Using the information:
1. In the essay on puffing, with whom did the oratorical style of puffing depart?
2. Return the passage of the essay on puffing starting at "It has long" and ending at "of Warren tells.".
3. Resume the essay on puffing from where it stops.

Exercise text:
/---

PROPOSALS FOR A NEW ART OF PUFFING.
It has long been felt that all the old arts of puffing have been exhausted, and the consequence is that some of the most renowned masters of the arts formerly in vogue have retired from a field in which nothing more can be gathered. The poet has departed from the Mart of Moses, and the Muses that once hung round the brilliant jet of Warren have deserted those extensive premises in the Strand where every blacking-bottle used to be, as it were, a jet of the Fount of Castaly.
The harp that once in Warren's Mart
The soul of Music shed,
Now mutely lies in Warren's cart,
Or under Warren's bed.
So sleeps the source of Moses' lays,
So Rowlands' puffs are o'er;
And heads once wreathed in poets' bays
Are thumped for rhymes no more.
No more by stanzas, songs, and odes,
Warren his blacking sells;
The van alone the carman loads,
The name of Warren tells.
Thus Moses' muse so seldom wakes;
The only sign she gives
Is when some silly rhymes she makes,
To show that still she lives.
Poetic puffing having been blown to its utmost extent until the over-inflated windbag has burst and collapsed, the oratorical style of puffing having departed with the late lamented George Robins, and the narrative or anecdotal order of puffing having been abandoned by Rowland and Son, of scented memory, nothing remains but to invent a novelty. Acknowledging, as we do, that "there is nothing new under the sun," we sit down on a day when there is no sun to be seen, and on a misty morning in December we ask ourselves whether something new under a fog may not be perceptible. From the huge cauldron of pea-soup, which is emblemed in the London atmosphere, we fancy we discern something, and a new art of puffing is revealed to us in the shape of a Proposal to combine the Commercial with the Comic, and to establish on the ruins of Warren's fitful lyre and Moses' muse's measures a system of comic puffing, containing a joke in every announcement. In order to show how the thing may be done, we give—gratis—a few specimens. We will begin with a few jokes for Royal Tradesmen.

\---

(Dataset items)
/---

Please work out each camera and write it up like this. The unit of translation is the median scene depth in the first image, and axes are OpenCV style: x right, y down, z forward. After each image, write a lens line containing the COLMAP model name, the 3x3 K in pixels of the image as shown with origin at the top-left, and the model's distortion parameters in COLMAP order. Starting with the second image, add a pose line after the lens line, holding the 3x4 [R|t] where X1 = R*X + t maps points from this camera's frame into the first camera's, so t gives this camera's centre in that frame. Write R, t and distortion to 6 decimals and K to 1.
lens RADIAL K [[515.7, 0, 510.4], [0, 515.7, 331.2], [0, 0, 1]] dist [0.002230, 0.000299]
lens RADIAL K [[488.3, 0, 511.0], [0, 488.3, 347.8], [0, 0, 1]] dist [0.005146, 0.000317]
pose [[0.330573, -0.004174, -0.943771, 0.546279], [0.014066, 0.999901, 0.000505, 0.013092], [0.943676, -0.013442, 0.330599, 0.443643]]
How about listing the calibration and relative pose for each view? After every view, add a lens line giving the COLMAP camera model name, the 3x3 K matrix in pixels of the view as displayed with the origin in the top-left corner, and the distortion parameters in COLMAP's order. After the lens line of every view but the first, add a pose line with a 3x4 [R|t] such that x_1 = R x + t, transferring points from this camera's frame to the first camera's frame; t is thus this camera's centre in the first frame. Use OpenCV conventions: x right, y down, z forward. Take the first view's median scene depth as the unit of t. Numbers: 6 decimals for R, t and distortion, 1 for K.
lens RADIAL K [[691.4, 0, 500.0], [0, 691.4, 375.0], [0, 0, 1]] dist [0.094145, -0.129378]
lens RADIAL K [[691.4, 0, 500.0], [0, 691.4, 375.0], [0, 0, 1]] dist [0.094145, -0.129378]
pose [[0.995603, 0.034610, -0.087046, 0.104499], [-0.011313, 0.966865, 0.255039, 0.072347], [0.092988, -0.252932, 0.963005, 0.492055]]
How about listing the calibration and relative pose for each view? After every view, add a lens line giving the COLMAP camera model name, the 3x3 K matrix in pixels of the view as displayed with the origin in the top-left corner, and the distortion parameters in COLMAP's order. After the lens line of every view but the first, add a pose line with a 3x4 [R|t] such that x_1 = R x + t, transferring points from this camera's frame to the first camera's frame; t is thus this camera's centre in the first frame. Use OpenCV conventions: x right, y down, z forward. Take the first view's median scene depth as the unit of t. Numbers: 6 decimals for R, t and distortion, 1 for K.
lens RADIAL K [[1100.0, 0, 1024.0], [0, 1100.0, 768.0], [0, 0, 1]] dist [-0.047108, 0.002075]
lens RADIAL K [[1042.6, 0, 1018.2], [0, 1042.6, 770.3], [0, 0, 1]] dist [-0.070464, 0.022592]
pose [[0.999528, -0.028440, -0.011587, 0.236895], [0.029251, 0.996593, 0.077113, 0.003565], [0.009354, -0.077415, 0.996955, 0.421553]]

\---

Answers below:
1. With the late lamented George Robins.

2.
It has long been felt that all the old arts of puffing have been exhausted, and the consequence is that some of the most renowned masters of the arts formerly in vogue have retired from a field in which nothing more can be gathered. The poet has departed from the Mart of Moses, and the Muses that once hung round the brilliant jet of Warren have deserted those extensive premises in the Strand where every blacking-bottle used to be, as it were, a jet of the Fount of Castaly.
The harp that once in Warren's Mart
The soul of Music shed,
Now mutely lies in Warren's cart,
Or under Warren's bed.
So sleeps the source of Moses' lays,
So Rowlands' puffs are o'er;
And heads once wreathed in poets' bays
Are thumped for rhymes no more.
No more by stanzas, songs, and odes,
Warren his blacking sells;
The van alone the carman loads,
The name of Warren tells.

3.
1st. The Queen's shoemaker may advertise himself as "purveyor of shoes to the whole of Her Majesty's foot," and he may also add that "the good footing on which Royalty stands with the people in this country is entirely due to &c. &c., who makes the Queen's shoes, and who sells highlows, &c. &c. &c."
2nd. The Queen's glover may announce that "the affection entertained by the whole nation for the Royal Kids is entirely due to the fact that Her Majesty buys all her gloves of &c. &c."
3rd. The Queen's perfumer may ask conundrumically: "Why is Royalty in such excellent odour in England? Because all the scents used in the palace are purchased at &c. &c."
4th. The Queen's hairdresser may—with a disregard to orthography which is allowable in a perruquier and a punster—hazard the remark "that the true secret of the grace and beauty which adorn the hair to the throne is to be found in the fact that Her Majesty's hair owes its attractiveness to the hand of Nature and the pomade sold only by &c. &c. &c."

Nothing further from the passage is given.